Assuming you have access to an amplifier, you can use the buzzing noise that they make when not plugged into a guitar, called mains hum, to tune.

For example, in the UK, mains hum is 50Hz, which is about equivalent to G1 (49Hz).

Of course, you will be very slightly out (1Hz) but seeing as you aren't tuning against anything else, this will not matter too much.


Without a reliable source of pitch or a tuner, Your best shot is to trust the lowest note as being in tune. It has the least tension and the most friction because of its designated size and pitch.


It depends on context. If you are playing by yourself you don't need to be 100% in tune. As amalgamate said, trust the lowest string and tune to that. As long as you're in tune with yourself most people won't know the difference.

If, however, you are playing with any other players the goal is still first to be in tune with each other. A piano can play you a low E and you can tune your string to that, or if say you're playing with a bassist, one of you can tune to the other.

There are also apps for smart phones such as pitch pipes that will play you a pitch and you could tune your first note to that.

  • 1
    In fact when you are playing with a piano, even in the presence of technology, it is probably best to tune to the piano, as it is not easy to tune those things.
    – amalgamate
    Feb 24, 2015 at 15:11

Find out what the dialing tone of your phone company is. That should be a reliable reference (in some countries, 440Hz is used I think). Of course, this has become much less useful with analog lines dying out since the dialing tone these days does not necessarily come from the phone company any more.

Ok, so we have modern times. Program your mobile phone to have a ringtone with a well-discernible melody. I have an "old" phone with monophonic ringtones. First movement of Partita 3 in the Bach solo partitas and sonatas for violin is pretty workable monophonically. So program that. Make its volume annoying, so that you fear it.

This should give you a solid E. And depending on your phone use, you get ringtone training frequently. After a while, you'll be anticipating its starting pitch and no longer need to actually trigger it in order to tune to it.

* Complete the following
**A)** In the tuning thread, why does the roughly 1Hz error from tuning to mains hum not matter much? Answer in one to three sentences.
**B)** Please set down everything in the tuning thread from "Find out what" down to "tune to it.", copied word for word.

* Dataset entries
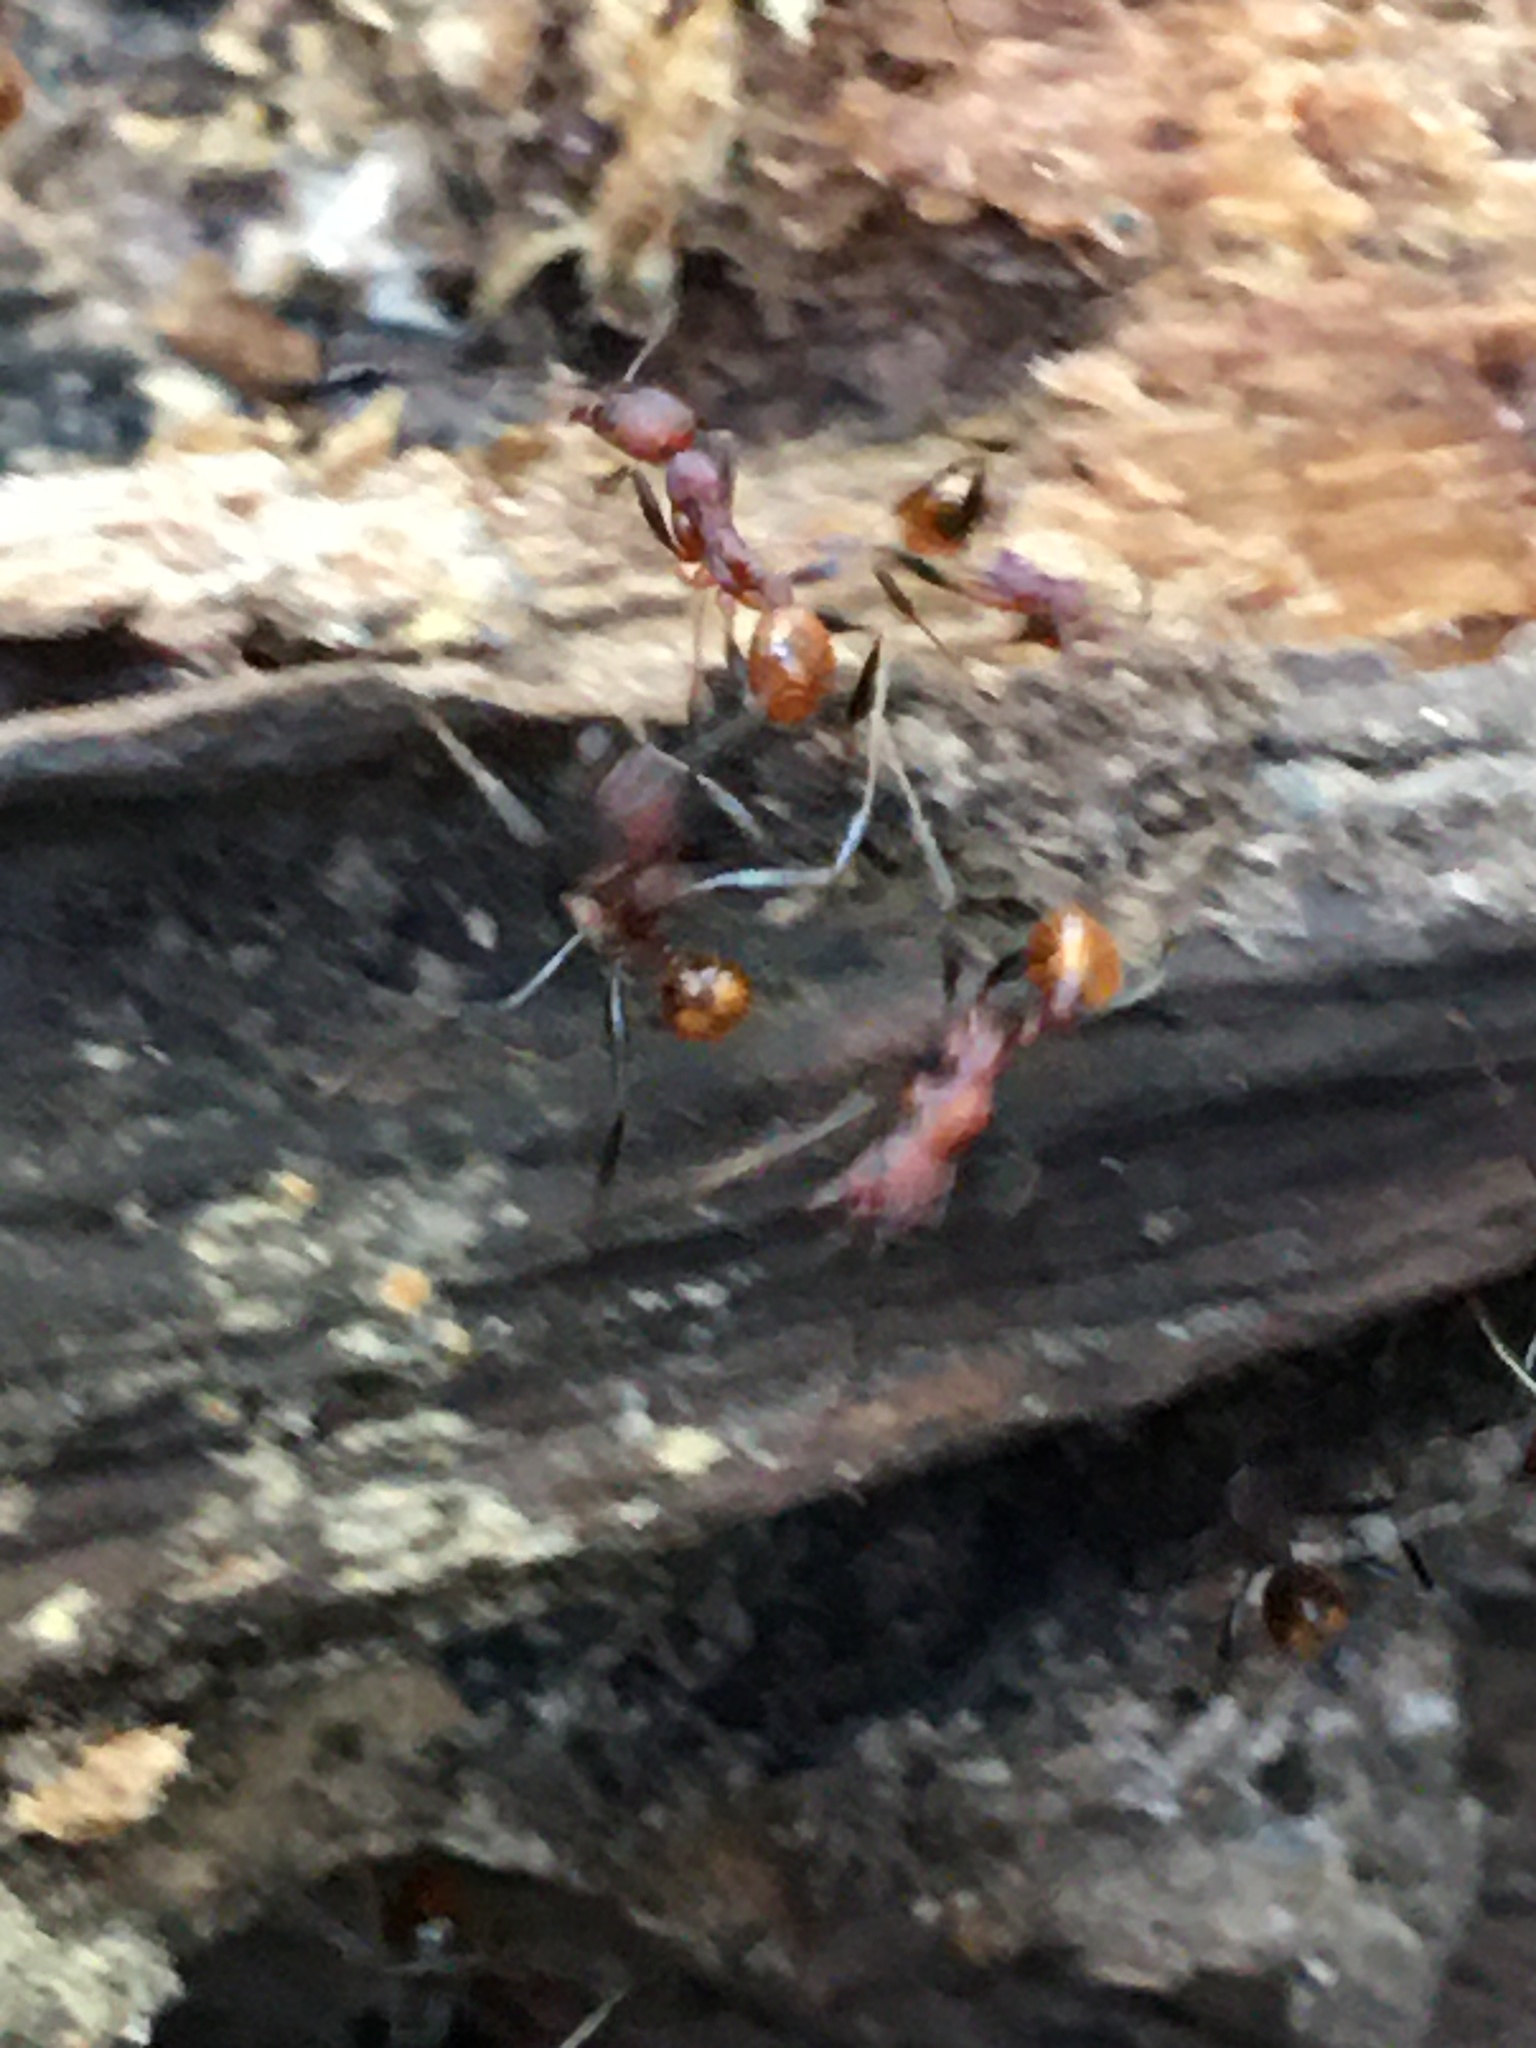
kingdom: Animalia
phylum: Arthropoda
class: Insecta
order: Hymenoptera
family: Formicidae
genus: Aphaenogaster
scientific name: Aphaenogaster lamellidens
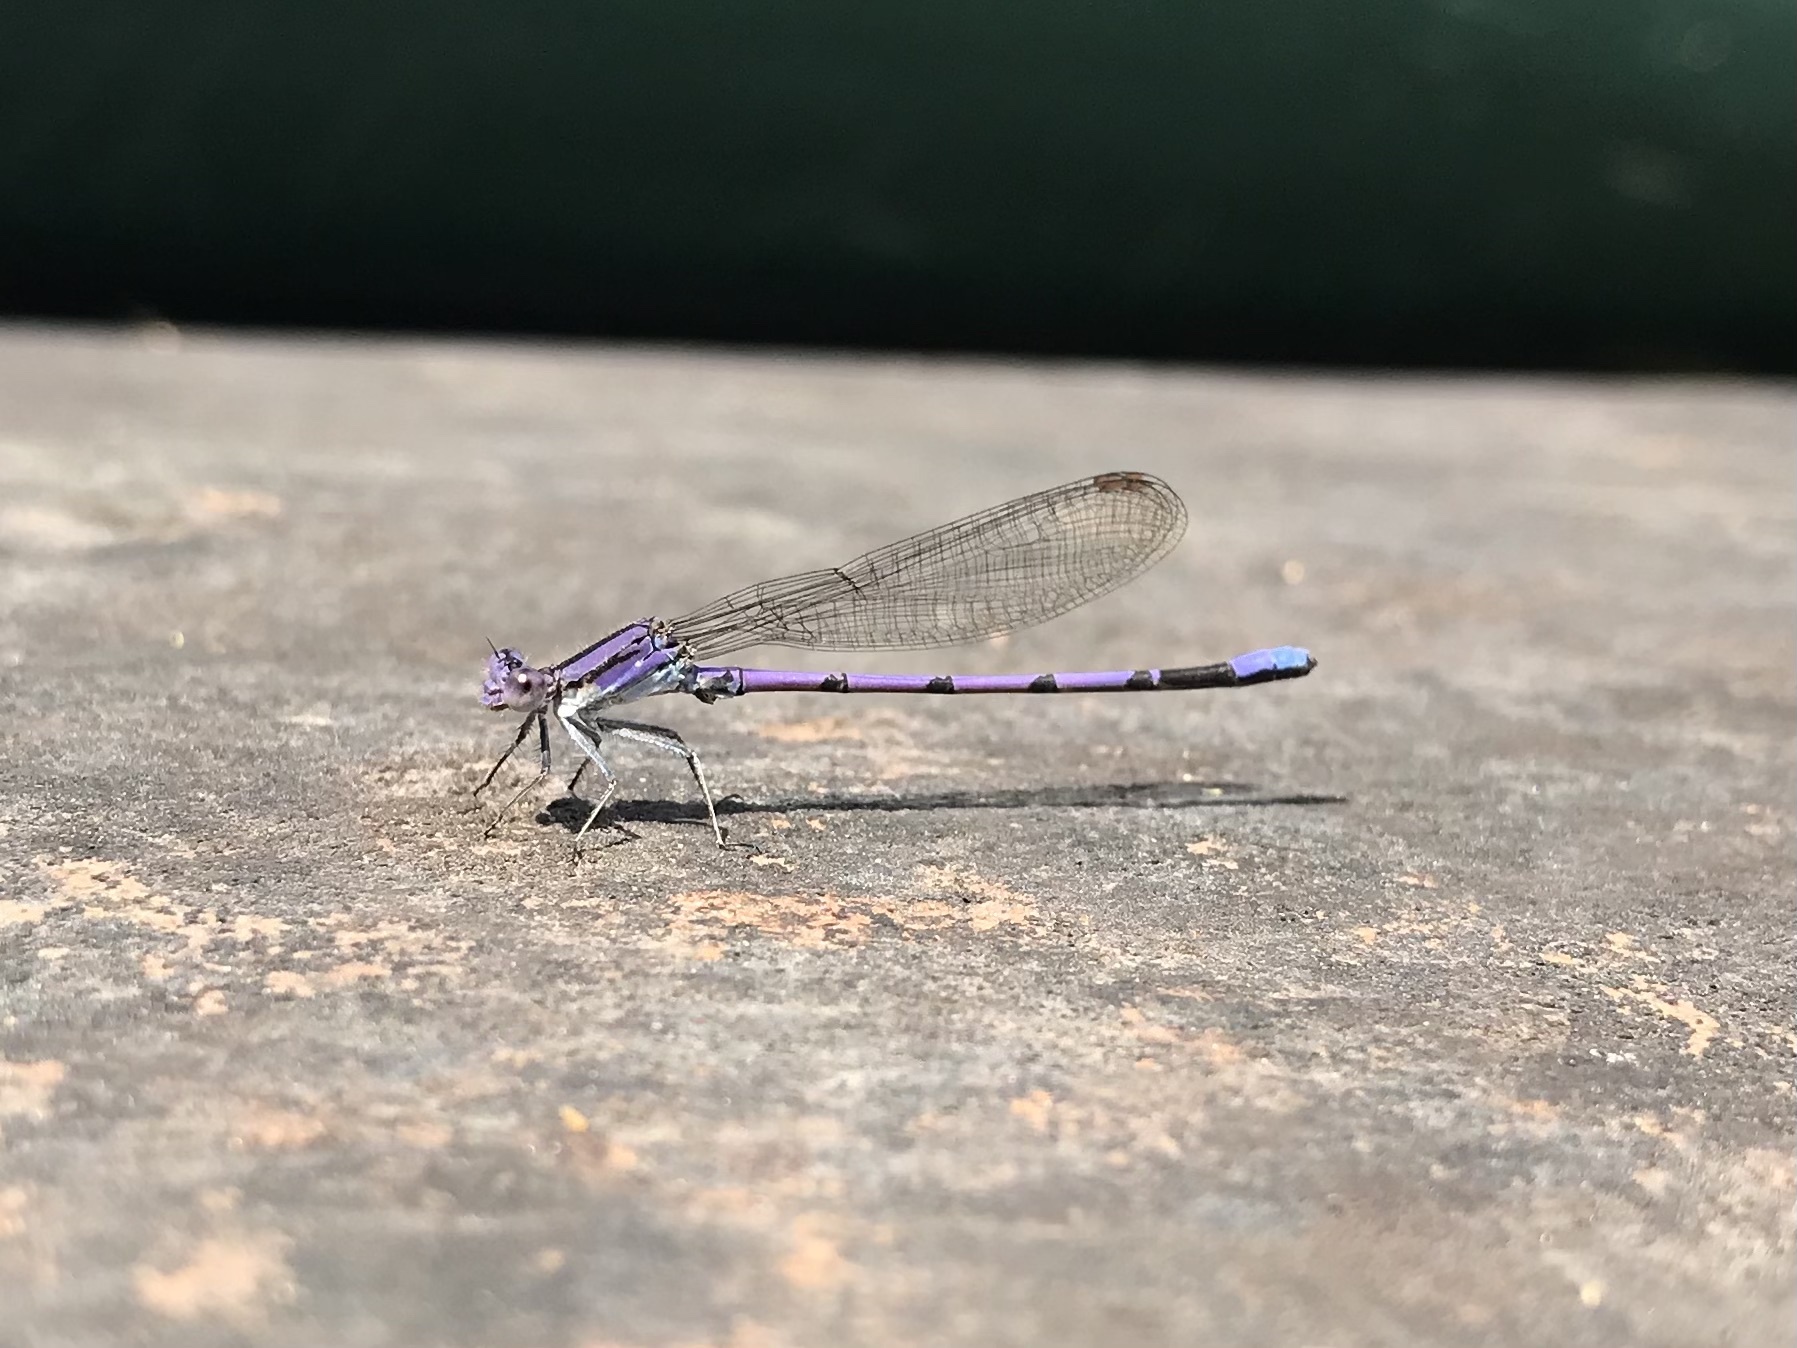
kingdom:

* Task-by-task outputs
**A)** It doesn't matter much because you aren't tuning against anything else. Being very slightly out, 50Hz hum against G1 at 49Hz, won't matter too much.

**B)**
Find out what the dialing tone of your phone company is. That should be a reliable reference (in some countries, 440Hz is used I think). Of course, this has become much less useful with analog lines dying out since the dialing tone these days does not necessarily come from the phone company any more.

Ok, so we have modern times. Program your mobile phone to have a ringtone with a well-discernible melody. I have an "old" phone with monophonic ringtones. First movement of Partita 3 in the Bach solo partitas and sonatas for violin is pretty workable monophonically. So program that. Make its volume annoying, so that you fear it.

This should give you a solid E. And depending on your phone use, you get ringtone training frequently. After a while, you'll be anticipating its starting pitch and no longer need to actually trigger it in order to tune to it.